Öldüğünde henüz 24 yaşında olan talihsiz Sibel, aynı zamanda kanser tedavisi de görüyordu. Hem oğlunu hem kızını kaybettiğini ve çok büyük acılar yaşadığını ifade eden anne Cemile Çelik, “Kızımın acısı oğlumu bastırdı. Kızım çok feci şekilde can verdi. Olay gece gerçekleşmiş, biz ertesi gün öğrendik. Kızımın konuştuğu kişi olan Halil'in evinde yangın çıktığını bir ceset olduğunu duyduk. Parmağında küçük bir yüzük var dediler. DNA'dan kızımız olduğu netleşti. Kızımın katili olan Halil o günden bugüne yakalanamadı. Onun yakalanarak cezasını çekmesini istiyorum” dedi.

ACILAR ÜST ÜSTE GELDİ

Kızından 15 ay önce oğlu Şakir'i de kaybettiğini hatırlatan acılı anne, “Acılar üst üste geldi. Konuştuğu çocuk Halil'ın evinde olmuş olay. Bıçaklamışlar, ölmeyince boğmuşlar, bazanın altına koyup yakmışlar. Rahmetli, bunun torbacılık yaptığını öğrenmiş. 'Biz evlenip yuva kuracağız sen bu işlerle mi uğraşıyorsun' diyerek polise şikayet etmiş. Halil, polisin elinden zor kurtulmuş. Cumhurbaşkanımızdan, Başbakanımızdan yardım istiyoruz, kızımızın katili yakalansın artık” diye konuştu.


Kendilerine her konuda destek olan İzmir Valisi Erol Ayyıldız'a teşekkür eden baba Süleymen Çelik ise “İçişleri Bakanımız bu olaya el atsın, bu katil bulunsun.
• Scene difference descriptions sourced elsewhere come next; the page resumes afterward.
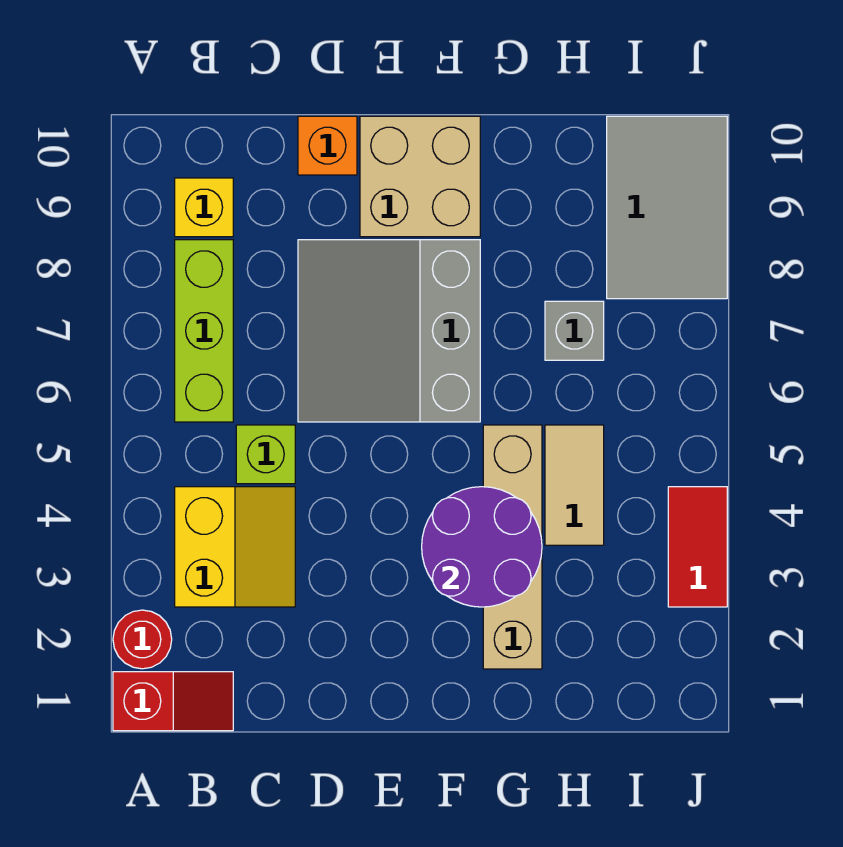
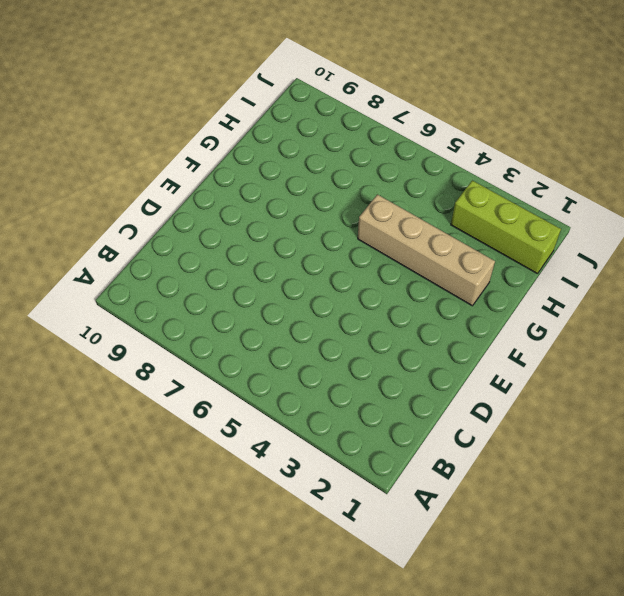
lime brick I1:I3 level 1 -> lime brick B6:B8 level 1
none -> red slope A1:B1 level 1 top A
none -> red round brick A2 level 1
none -> yellow slope B3:C4 level 1 top B

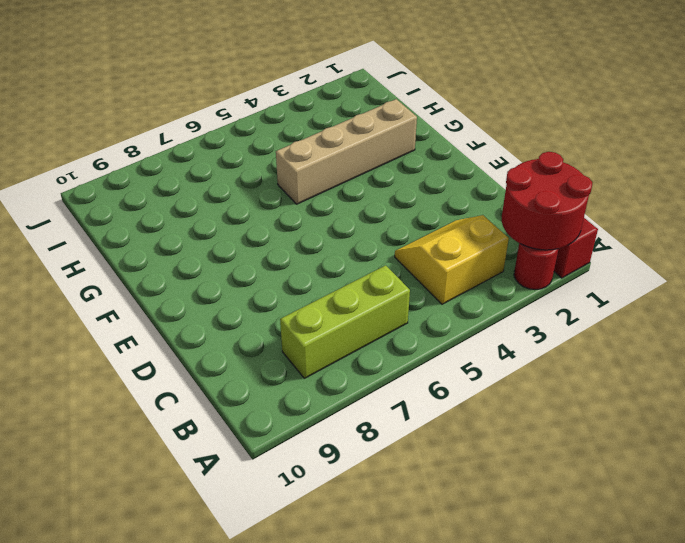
red round brick A1:B2 level 2 -> none
none -> yellow brick B9 level 1
none -> lime brick C5 level 1
none -> grey slope D6:F8 level 1 top F

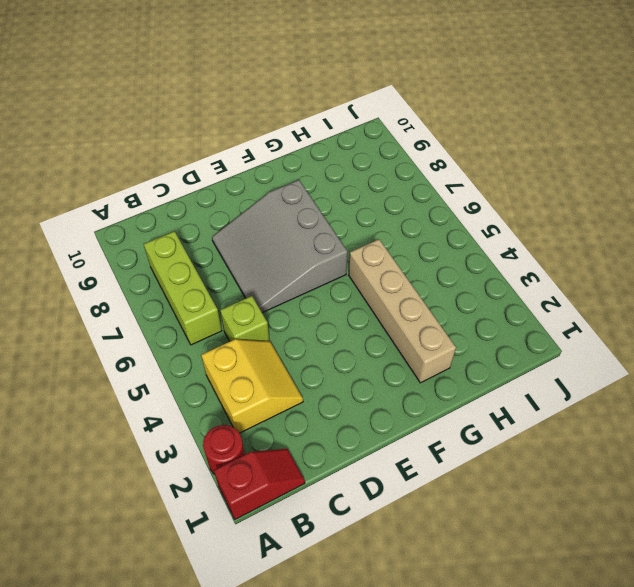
none -> yellow brick B9 level 1
none -> orange brick D10 level 1
none -> tan brick E9:F10 level 1

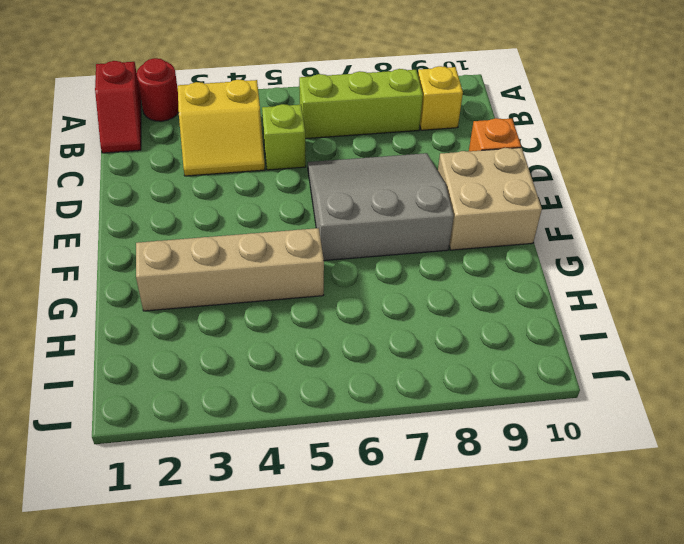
none -> tan tile H4:H5 level 1
none -> grey brick H7 level 1
none -> grey tile I8:J10 level 1

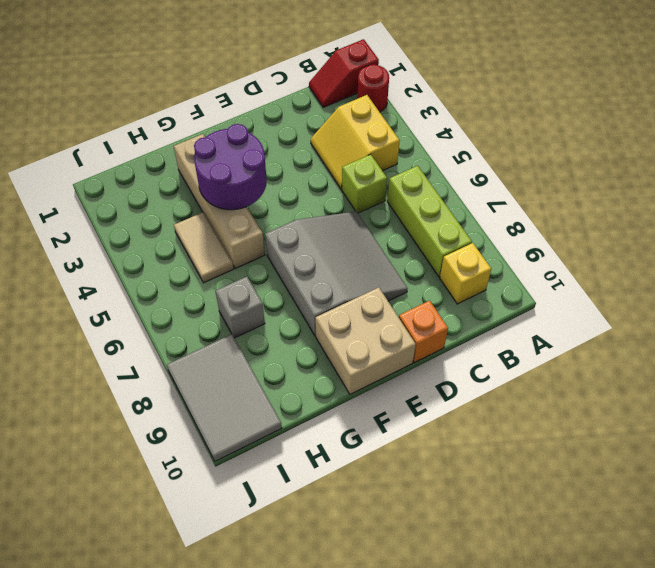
none -> red tile J3:J4 level 1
Cezalarımız da çok hafif. İdam cezası çıksın. Ben yaparsam da assınlar beni. Biz idam cezası istiyoruz” dedi.

'RÜYALARIMA GİRİYOR'

Çelik ailesinin 13 yaşındaki kızları Zeynep Nur da katilin bir an önce yakalanmasını istedi. Yaşanan olaylardan etkilenen küçük Zeynep Nur, “O katil yakalansın, biraz da olsa acımız dinsin. Tüm katiller yakalansın. Anneler, babalar, kardeşler ağlamasın. Kardeşlerim rüyalarıma giriyorlar, acılarını unutamıyorum” ifadelerini kullandı. 

  Sibel Çelik'in davasını devralan Avukat Sibel Önder de söz konusu cinayette vahşet sınırlarının zorlandığını anlattı. Sibel Çelik'in kanser hastası olduğunu ve ölmeden 2 hafta önce bir ameliyat geçirdiği anlatan Avukat Sibel Önder, “Hayatının baharında olan, kanser hastası bir kızımızdı. Sibel'in nişanlısı olduğu söylenen Halil, Sibel'i kendi evine çağırıyor. Halil aynı zamanda uyuşturucu bağımlısı ve satıcısı. Uyuşturucu ve yaralama suçlarından hakkında yakalama kararları var, sabıka kaydı da inanılmaz derecede çok olan bir kişi. Sibel'in öldüğü esnada Halil'in erkek kardeşi Salman da o evin içerisinde. Halil yangından sonra bulunamadı ve kaçak durumda. Halil'in abisiyle konuştuğu iddia ediliyor abisi tarafından. Annesine 'benim üzerime bu suç yıkılırsa biriken suçlarımla içerden çıkamam' dediği iddia ediliyor” dedi. 

Çevresinde kendisini “Diyarbakırlı Emrah” olarak tanıtan Halil Y.'nin uyuşturucu ticareti yapması nedeniyle Sibel Çelik tarafından polise ihbar dahi edildiğini aktaran Önder, “Son kavganın ne olduğu bilinmiyor ama uyuşturucu bağımlısı Halil'in Sibel'e tecavüz ettiği belirtiliyor otopsi raporunda. Tecavüzden sonra sırtından bıçaklanıp, arkasından boğulup yakılıyor. Halil'in kardeşi Salman, suçu hep inkar etti ve Sibel'i hiç görmediğini söyledi. Ama kayıtlardan Salman'ın Sibel'le 67 defa görüştüğü çıktı. Salman o evde olmadığını iddia etti ama baz istasyonu verileri Halil'in, Sibel'in ve Salman'ın o esnada o evde olduğunu gösteriyor. Salman tutuklu ama hala söylemediği şeyler var ve Halil kayıp. Halil hakkında görüldüğü yerde yakalama kararı var” diye konuştu.